[EXERCISE OBJECTIVE]
Looking through the listing, how many of its lines hold the word "LALM"? Answer with only the number.

[DATA RECORDS]
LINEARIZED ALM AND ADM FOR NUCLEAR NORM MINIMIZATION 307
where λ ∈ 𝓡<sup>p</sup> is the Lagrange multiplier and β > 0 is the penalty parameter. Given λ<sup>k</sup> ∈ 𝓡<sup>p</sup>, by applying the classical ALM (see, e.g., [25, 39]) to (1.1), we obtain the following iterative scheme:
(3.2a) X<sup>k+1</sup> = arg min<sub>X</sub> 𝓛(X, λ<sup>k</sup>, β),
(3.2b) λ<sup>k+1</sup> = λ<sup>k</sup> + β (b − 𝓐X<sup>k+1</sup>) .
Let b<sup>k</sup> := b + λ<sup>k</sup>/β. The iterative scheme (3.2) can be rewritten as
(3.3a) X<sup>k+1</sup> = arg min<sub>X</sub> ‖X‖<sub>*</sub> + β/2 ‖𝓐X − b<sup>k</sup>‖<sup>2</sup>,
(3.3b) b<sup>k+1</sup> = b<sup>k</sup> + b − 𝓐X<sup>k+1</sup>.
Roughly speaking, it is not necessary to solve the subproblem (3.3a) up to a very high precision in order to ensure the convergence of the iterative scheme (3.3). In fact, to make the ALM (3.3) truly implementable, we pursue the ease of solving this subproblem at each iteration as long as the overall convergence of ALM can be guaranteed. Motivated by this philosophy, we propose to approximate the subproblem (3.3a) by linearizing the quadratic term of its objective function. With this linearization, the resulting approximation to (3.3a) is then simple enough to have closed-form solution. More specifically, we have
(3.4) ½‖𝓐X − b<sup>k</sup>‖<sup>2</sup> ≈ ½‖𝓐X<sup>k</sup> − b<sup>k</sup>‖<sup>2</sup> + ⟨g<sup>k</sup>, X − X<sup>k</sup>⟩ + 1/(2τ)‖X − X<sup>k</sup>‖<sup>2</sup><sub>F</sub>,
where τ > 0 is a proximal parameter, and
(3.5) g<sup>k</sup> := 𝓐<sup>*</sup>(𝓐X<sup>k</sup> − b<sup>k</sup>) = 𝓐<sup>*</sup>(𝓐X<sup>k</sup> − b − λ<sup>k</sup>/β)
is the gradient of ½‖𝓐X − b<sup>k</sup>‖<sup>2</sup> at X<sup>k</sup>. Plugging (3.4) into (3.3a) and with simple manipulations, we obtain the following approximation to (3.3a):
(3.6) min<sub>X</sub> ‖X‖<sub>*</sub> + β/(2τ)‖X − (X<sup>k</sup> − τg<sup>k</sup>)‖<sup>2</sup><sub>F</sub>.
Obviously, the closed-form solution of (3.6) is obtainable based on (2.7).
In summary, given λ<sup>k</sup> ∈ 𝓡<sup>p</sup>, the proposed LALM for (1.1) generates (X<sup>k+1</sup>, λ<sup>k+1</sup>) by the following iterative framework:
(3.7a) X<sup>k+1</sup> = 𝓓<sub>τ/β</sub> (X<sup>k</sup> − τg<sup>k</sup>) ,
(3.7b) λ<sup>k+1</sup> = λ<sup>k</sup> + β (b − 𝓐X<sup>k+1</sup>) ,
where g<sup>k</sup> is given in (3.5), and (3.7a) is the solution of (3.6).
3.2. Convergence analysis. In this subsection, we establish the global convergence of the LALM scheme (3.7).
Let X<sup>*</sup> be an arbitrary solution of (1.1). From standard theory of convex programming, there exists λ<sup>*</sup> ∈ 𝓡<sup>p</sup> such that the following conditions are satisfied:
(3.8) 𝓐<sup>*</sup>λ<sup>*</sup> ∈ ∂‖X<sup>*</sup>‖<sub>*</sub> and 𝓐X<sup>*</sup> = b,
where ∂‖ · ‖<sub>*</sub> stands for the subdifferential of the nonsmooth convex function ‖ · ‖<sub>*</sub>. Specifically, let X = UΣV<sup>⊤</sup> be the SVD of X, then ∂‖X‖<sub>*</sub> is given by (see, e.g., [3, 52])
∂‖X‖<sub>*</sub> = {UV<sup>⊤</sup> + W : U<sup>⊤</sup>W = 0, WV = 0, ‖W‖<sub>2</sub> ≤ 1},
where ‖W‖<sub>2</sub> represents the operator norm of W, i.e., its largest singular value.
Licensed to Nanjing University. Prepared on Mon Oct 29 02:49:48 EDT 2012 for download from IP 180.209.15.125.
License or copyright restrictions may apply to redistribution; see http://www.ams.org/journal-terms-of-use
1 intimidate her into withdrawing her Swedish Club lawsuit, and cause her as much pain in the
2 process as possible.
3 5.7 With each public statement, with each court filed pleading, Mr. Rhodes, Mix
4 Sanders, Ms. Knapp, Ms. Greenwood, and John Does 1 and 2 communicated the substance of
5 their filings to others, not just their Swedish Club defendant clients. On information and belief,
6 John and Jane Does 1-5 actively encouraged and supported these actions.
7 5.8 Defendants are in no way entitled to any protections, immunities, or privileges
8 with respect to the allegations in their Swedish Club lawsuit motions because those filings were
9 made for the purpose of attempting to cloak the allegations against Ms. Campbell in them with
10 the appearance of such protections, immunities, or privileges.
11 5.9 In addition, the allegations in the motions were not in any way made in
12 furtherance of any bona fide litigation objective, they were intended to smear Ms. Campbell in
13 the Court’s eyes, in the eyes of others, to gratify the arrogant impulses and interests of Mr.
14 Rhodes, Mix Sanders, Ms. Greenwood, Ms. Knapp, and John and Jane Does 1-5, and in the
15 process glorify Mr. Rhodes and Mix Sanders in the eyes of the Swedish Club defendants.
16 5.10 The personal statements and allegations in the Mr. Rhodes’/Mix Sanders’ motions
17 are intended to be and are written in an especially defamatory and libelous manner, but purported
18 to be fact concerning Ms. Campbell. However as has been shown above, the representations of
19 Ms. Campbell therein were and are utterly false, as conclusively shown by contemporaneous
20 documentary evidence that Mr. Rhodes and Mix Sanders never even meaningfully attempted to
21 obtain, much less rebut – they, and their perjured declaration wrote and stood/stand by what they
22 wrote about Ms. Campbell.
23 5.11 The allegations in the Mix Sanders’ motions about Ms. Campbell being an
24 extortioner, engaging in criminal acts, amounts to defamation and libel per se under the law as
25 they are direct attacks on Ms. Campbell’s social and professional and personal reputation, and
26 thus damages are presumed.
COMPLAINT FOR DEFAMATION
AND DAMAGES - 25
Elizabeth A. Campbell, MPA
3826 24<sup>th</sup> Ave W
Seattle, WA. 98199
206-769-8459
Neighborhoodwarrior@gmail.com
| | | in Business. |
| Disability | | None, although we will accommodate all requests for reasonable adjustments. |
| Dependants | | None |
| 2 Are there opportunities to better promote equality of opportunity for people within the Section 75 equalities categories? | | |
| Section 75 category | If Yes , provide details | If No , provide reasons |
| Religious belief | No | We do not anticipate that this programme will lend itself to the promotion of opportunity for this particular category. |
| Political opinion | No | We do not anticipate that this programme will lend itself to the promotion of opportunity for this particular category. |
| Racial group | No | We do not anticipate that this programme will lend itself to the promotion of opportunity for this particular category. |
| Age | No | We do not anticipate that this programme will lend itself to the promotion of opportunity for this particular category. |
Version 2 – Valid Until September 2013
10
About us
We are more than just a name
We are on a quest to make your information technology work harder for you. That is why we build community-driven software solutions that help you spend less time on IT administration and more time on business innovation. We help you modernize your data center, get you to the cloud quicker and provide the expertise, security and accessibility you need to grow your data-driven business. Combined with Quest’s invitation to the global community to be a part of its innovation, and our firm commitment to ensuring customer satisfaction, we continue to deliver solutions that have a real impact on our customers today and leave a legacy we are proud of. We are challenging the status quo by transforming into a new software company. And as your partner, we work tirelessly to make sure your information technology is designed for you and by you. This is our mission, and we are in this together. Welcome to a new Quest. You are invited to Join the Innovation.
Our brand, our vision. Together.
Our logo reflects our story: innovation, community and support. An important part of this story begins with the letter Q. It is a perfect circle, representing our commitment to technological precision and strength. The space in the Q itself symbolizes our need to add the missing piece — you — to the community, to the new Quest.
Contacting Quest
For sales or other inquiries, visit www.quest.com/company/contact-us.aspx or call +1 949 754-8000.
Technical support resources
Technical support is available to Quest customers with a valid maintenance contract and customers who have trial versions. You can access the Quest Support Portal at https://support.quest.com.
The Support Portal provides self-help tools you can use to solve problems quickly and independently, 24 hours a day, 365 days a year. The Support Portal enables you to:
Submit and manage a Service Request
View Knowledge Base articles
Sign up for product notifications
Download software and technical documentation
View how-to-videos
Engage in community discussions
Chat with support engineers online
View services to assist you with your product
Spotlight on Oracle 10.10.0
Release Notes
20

[TASK RESULT]
2